FREEDOM OF INFORMATION COMMISSION
OF THE STATE OF CONNECTICUT

In the Matter of a Complaint by FINAL DECISION
Gail Lane and Tom Lane,  
  Complainants  
  against   Docket #FIC 2009-785
Commissioner, State of Connecticut,
Department of Environmental Protection;
and State of Connecticut, Department of
Environmental Protection,
 
  Respondents November 17, 2010
       

 

The above-captioned matter was heard as a contested case on August 17, 2010, at which time the complainants and the respondents appeared, stipulated to certain facts and presented testimony, exhibits and argument on the complaint. 

 

After consideration of the entire record, the following facts are found and conclusions of law are reached:

 

1.      The respondents are public agencies within the meaning of 1-200(1), G.S.

 

2.      It is found that on July 10, 2009, the complainants requested a copy of “any and all information in the possession of [the respondents] referencing or regarding the property known as 32 Money Point Road, Mystic, Connecticut including but not limited to applications, analysis, proposals, copies of any investigative notes, electronic mail messages, facsimiles, file folders, notations and/or phone messages.”

 

3.      By letter filed on December 28, 2009, the complainants appealed to this Commission, alleging that the respondents violated the Freedom of Information (“FOI”) Act by making an incomplete and untimely response to the complainants’ request, described in paragraph 2, above.  The complainants also alleged that the respondents improperly relied on certain exemptions in withholding some of the records. 

 

4.      Section 1-200(5), G.S., defines “public records” as follows:

 

Public records or files means any recorded data or information relating to the conduct of the public's business prepared, owned, used, received or retained by a public agency, …whether such data or information be handwritten, typed, tape-recorded, printed, photostated, photographed or recorded by any other method.

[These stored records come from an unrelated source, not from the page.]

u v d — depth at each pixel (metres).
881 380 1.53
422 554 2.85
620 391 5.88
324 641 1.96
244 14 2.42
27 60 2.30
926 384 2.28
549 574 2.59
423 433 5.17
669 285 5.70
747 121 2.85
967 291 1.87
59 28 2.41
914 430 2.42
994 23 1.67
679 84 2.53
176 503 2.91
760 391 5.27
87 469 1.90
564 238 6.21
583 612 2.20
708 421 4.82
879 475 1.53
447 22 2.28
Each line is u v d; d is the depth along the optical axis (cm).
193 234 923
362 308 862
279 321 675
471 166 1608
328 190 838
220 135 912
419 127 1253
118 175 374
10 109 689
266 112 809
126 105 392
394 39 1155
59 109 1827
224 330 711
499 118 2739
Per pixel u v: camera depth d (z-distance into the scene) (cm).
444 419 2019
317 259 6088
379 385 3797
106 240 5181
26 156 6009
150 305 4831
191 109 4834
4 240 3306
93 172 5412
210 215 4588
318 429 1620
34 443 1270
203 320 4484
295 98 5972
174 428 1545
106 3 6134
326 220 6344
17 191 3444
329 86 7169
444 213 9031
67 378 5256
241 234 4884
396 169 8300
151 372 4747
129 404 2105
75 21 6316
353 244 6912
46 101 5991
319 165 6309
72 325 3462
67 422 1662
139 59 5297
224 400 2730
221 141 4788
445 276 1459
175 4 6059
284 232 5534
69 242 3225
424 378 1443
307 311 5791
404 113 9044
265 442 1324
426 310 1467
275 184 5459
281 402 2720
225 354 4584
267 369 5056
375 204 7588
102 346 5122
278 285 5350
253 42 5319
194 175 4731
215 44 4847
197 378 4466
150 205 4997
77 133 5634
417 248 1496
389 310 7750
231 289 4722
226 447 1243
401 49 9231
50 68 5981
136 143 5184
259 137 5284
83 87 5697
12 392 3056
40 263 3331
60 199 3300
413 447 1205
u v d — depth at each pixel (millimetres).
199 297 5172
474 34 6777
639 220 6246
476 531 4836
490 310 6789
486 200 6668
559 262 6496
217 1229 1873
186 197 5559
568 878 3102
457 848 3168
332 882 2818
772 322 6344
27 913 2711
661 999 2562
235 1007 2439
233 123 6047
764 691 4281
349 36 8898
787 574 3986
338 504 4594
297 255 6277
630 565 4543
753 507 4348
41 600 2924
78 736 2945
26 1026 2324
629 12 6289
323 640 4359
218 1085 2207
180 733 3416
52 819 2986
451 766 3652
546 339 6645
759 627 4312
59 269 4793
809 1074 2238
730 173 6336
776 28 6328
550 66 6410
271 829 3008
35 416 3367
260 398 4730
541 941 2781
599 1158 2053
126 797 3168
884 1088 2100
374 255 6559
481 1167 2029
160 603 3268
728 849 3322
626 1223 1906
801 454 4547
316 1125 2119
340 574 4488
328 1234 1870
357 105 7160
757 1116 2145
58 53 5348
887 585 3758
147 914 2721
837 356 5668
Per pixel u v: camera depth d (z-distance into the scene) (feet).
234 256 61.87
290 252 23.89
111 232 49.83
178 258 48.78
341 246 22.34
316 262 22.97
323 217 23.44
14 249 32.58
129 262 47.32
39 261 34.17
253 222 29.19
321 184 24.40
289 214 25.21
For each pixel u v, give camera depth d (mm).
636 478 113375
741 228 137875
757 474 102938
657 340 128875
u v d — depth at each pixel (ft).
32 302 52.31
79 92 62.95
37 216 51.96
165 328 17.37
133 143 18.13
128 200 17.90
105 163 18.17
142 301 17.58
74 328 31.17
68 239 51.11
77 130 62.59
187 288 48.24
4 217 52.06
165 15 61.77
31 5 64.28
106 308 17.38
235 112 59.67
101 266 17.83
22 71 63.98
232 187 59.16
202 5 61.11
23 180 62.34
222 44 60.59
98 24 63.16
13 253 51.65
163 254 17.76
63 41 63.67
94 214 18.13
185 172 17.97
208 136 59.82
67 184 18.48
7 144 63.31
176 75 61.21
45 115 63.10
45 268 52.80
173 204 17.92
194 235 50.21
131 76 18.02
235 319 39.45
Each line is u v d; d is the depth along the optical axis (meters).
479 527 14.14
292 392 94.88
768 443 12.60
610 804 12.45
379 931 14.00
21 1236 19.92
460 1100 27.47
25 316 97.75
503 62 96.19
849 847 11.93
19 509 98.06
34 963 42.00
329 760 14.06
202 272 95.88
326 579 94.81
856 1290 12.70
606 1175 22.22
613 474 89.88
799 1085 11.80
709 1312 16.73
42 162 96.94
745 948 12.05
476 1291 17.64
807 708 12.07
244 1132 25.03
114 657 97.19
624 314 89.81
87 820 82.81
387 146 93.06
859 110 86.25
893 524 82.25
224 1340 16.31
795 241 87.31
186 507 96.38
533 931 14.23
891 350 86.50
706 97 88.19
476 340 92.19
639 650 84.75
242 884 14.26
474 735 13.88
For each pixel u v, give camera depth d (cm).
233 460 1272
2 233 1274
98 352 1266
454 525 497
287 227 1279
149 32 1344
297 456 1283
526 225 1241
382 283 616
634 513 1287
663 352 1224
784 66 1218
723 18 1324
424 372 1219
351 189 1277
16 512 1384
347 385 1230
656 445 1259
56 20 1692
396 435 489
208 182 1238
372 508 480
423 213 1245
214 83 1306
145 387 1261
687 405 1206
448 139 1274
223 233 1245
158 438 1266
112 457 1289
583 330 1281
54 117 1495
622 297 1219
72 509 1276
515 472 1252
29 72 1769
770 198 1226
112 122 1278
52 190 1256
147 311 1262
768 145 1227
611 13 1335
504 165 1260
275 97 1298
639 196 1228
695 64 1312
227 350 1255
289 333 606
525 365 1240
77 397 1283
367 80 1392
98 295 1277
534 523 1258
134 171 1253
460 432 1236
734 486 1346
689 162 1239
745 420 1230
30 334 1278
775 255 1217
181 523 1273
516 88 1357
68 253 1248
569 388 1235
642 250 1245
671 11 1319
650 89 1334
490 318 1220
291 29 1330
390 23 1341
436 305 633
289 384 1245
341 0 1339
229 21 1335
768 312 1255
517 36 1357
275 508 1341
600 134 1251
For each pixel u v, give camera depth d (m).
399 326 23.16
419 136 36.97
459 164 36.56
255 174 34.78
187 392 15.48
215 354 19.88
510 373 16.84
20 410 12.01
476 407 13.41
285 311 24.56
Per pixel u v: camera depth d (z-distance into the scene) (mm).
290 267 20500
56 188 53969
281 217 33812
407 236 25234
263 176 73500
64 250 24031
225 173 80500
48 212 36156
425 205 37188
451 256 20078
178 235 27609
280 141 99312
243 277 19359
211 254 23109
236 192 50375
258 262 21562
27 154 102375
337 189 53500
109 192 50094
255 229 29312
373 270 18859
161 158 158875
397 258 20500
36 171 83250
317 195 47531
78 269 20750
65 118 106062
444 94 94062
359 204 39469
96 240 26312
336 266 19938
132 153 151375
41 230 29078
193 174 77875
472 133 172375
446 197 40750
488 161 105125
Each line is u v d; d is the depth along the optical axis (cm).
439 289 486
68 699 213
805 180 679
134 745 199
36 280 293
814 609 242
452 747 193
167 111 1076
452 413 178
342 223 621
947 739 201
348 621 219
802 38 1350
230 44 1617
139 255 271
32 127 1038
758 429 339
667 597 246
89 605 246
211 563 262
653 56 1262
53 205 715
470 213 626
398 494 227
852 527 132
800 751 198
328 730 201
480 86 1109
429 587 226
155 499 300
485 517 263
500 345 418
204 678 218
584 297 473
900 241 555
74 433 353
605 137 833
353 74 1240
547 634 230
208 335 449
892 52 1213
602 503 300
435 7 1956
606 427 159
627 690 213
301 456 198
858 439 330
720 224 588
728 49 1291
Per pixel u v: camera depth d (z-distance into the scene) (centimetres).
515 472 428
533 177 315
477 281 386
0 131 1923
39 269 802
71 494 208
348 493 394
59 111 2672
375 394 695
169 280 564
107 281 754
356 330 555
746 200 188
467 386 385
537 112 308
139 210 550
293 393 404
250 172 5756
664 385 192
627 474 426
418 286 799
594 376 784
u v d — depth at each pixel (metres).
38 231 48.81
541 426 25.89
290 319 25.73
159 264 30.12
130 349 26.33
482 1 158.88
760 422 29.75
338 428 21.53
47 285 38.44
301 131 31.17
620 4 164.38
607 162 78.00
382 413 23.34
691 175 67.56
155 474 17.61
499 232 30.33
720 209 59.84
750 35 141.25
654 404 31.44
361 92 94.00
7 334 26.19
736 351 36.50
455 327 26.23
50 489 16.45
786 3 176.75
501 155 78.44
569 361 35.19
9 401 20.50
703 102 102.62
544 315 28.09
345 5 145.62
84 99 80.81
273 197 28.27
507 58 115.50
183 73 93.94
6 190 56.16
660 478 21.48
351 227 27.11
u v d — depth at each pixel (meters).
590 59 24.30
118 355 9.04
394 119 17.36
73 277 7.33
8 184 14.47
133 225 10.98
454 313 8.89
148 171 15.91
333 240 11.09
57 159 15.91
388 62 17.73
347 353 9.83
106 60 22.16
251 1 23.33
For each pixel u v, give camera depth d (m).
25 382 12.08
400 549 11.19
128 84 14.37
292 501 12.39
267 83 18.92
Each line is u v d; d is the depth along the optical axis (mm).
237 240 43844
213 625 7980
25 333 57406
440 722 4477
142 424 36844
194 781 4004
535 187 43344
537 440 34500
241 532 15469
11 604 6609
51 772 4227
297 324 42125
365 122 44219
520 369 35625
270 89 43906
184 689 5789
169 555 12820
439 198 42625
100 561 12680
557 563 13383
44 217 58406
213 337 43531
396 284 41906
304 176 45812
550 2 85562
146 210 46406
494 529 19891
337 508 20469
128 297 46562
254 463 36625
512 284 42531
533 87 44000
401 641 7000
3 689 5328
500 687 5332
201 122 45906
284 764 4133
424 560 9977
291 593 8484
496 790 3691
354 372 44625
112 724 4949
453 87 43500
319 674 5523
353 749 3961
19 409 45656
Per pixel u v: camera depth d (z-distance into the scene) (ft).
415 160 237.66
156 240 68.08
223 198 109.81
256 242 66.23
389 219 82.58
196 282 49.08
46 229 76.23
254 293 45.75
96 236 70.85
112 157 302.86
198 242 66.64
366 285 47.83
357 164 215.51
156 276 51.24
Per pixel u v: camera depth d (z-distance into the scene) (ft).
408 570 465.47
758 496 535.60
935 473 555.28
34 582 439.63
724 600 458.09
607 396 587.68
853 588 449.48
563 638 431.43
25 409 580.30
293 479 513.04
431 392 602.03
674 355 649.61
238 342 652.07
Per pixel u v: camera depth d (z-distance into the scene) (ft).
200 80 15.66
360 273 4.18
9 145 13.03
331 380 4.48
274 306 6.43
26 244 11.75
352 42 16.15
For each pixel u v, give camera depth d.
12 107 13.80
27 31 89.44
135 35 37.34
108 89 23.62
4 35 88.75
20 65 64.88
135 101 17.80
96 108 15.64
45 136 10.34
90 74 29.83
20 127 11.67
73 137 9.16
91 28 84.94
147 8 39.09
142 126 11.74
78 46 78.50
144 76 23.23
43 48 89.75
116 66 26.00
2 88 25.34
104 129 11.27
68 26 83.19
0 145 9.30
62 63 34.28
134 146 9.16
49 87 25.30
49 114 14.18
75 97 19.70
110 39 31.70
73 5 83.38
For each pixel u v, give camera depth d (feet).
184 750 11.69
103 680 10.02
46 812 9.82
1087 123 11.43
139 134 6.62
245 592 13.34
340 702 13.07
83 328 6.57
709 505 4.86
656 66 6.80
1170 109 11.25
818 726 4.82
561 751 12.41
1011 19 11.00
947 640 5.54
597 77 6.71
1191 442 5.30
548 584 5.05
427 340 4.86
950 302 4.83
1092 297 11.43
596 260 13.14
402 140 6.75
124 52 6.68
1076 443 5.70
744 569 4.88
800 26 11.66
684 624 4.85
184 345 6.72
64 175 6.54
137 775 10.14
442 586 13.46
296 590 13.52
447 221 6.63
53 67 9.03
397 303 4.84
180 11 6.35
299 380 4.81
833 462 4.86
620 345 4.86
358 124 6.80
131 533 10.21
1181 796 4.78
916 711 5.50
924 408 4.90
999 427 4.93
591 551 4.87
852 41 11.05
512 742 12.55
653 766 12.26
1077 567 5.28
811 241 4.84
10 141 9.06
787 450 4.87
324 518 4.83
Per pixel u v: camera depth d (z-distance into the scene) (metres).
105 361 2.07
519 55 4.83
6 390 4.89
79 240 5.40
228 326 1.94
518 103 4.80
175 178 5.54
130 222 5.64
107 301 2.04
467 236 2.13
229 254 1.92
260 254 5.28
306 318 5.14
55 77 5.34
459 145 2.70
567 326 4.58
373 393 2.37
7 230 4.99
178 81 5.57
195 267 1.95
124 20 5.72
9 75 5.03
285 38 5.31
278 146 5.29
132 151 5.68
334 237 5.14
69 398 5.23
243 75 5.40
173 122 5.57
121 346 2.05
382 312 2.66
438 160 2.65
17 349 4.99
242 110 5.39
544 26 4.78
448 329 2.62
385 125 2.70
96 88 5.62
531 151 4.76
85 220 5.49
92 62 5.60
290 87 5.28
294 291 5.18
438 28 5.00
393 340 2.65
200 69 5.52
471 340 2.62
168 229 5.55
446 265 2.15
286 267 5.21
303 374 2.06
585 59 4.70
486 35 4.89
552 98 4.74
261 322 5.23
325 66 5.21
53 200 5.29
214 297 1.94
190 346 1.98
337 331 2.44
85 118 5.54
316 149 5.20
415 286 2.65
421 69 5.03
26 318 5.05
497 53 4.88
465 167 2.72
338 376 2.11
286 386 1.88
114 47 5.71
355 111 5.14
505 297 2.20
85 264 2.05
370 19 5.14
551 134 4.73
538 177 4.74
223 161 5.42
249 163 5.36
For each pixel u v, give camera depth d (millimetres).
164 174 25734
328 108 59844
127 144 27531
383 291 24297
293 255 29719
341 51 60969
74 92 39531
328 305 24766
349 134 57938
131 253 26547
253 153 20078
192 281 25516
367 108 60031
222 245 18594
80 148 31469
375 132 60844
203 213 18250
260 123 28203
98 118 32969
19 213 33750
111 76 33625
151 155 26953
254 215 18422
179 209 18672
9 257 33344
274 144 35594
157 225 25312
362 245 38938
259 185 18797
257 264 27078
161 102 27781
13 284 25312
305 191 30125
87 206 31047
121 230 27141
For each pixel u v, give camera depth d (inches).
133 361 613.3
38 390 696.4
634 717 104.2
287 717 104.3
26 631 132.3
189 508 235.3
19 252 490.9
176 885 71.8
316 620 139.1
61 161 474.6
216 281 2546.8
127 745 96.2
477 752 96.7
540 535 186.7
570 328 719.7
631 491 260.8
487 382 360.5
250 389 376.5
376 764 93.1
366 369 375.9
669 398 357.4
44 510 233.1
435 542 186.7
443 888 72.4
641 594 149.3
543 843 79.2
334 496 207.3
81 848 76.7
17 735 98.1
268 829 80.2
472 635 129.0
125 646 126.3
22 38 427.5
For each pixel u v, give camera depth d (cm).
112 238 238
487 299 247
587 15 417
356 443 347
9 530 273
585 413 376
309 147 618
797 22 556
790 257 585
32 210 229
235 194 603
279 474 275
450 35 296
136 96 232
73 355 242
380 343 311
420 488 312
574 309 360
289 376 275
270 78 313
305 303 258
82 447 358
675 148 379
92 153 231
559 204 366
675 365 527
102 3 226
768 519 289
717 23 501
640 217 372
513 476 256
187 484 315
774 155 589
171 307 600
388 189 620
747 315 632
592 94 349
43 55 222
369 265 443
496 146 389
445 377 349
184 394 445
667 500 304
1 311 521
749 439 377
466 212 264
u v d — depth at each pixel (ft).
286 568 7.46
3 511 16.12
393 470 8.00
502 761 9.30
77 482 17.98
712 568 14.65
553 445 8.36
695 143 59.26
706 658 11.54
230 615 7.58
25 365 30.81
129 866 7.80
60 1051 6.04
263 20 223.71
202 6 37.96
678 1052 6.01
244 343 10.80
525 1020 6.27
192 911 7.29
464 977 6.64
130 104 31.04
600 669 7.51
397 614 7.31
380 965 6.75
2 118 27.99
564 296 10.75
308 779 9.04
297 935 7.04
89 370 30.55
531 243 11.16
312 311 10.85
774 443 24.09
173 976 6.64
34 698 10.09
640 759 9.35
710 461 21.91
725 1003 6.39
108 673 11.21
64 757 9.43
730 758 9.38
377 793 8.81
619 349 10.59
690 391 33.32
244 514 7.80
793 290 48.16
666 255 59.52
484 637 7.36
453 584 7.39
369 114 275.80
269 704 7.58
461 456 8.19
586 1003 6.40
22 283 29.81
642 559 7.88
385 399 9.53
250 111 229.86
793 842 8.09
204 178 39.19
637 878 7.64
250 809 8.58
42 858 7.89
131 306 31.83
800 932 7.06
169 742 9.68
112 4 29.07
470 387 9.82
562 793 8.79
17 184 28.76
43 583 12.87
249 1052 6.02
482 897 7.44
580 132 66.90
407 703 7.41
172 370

5.      Section 1-210(a), G.S., provides, in relevant part:

 

Except as otherwise provided by any federal law or state statute, all records maintained or kept on file by any public agency, whether or not such records are required by any law or by any rule or regulation, shall be public records and every person shall have the right to inspect such records promptly during regular office or business hours or to receive a copy of such records in accordance with the provisions of section 1-212.

 

6.      Section 1-212(a), G.S., provides in relevant part:  “Any person applying in writing shall receive, promptly upon request, a plain or certified copy of any public record.”

 

7.       It is concluded that the records requested by the complainants are public records within the meaning of 1-200(5), 1-210(a), and 1-212(a), G.S.

 

8.       It is found that the respondents replied to the complainants’ request on the day the respondents received it, Monday, July 13, 2009, and promised to notify the complainants when the search for records was complete.

 

9.      It is found that the respondents contacted the complainants within the following week and asked whether the complainants would consider narrowing the scope of their request.  It is found that the respondents hoped to avoid duplication of records that either had been previously provided to the complainants, that the complainants had provided to the respondents, or that would be soon provided to the complainants as part of the administrative record in ongoing litigation between the complainants and the respondents.   It is found that counsel for the respondents also asked whether the request applied to the entire Department of Environmental Protection, or was limited to the Office of Long Island Sound programs.

 

10.   It is found that on July 24, 2009, the complainants informed the respondents that they did not wish to narrow the scope of their request and that it applied to the whole agency.

 

11.   It is found that on July 28, 2009, the respondents informed the complainants that there were “hundreds” of records responsive to the request, and that the respondents charged 25 cents per page for copies.  It is found that the respondents asked complainants’ counsel what their clients’ limit would be for copying charges and for authorization to make such copies. 

 

12.   It is found that on July 28, 2009, the complainants’ counsel directed the respondents not to exceed $200 in copying charges.  It is found that the respondents made copies of records and on August 7, 2009, requested payment of $200 from the complainants before sending the copies to the complainants.

 

13.   The complainants claim that the respondents requested prepayment of copying fees in order to discourage their request.  The complainants also contend that the respondents selectively enforce their requirement of prepayment.

 

14.   Section 1-212(c), G.S., provides in relevant part:  “A public agency may require the prepayment of any fee required or permitted under the Freedom of Information Act if such fee is estimated to be ten dollars or more.”

 

15.   It is found that the respondents did not violate the FOI Act by requiring prepayment of copying fees from the complainants.  It is also found that the respondents did not require such prepayment to discourage the complainants’ requests, and that there is no evidence that the respondents selectively or unfairly enforce their requirement of prepayment.

 

16.   It is found that on August 20, 2009, the complainants’ counsel asked respondents whether they had received a check from the complainants for $200.  It is found that the respondents informed the complainants that they had not received payment and were awaiting payment before proceeding with the remainder of the request.

 

17.   It is found that on September 28, 2009, the complainants sent a check for $200 to the respondents and the respondents received the check on September 30, 2009. 

 

18.   It is found that upon receipt of the complainants’ second check, the respondents proceeded with processing the request for records, and provided the first group of records (up to $200 in copying fees) to the complainants’ on October 2, 2009.

 

19.   It is found that on October 13, 2009, the complainants informed the respondents that in lieu of prepaying for records, they would prefer to inspect the records, and asked the respondents to let them know when to come to the respondents’ office in Hartford to do so.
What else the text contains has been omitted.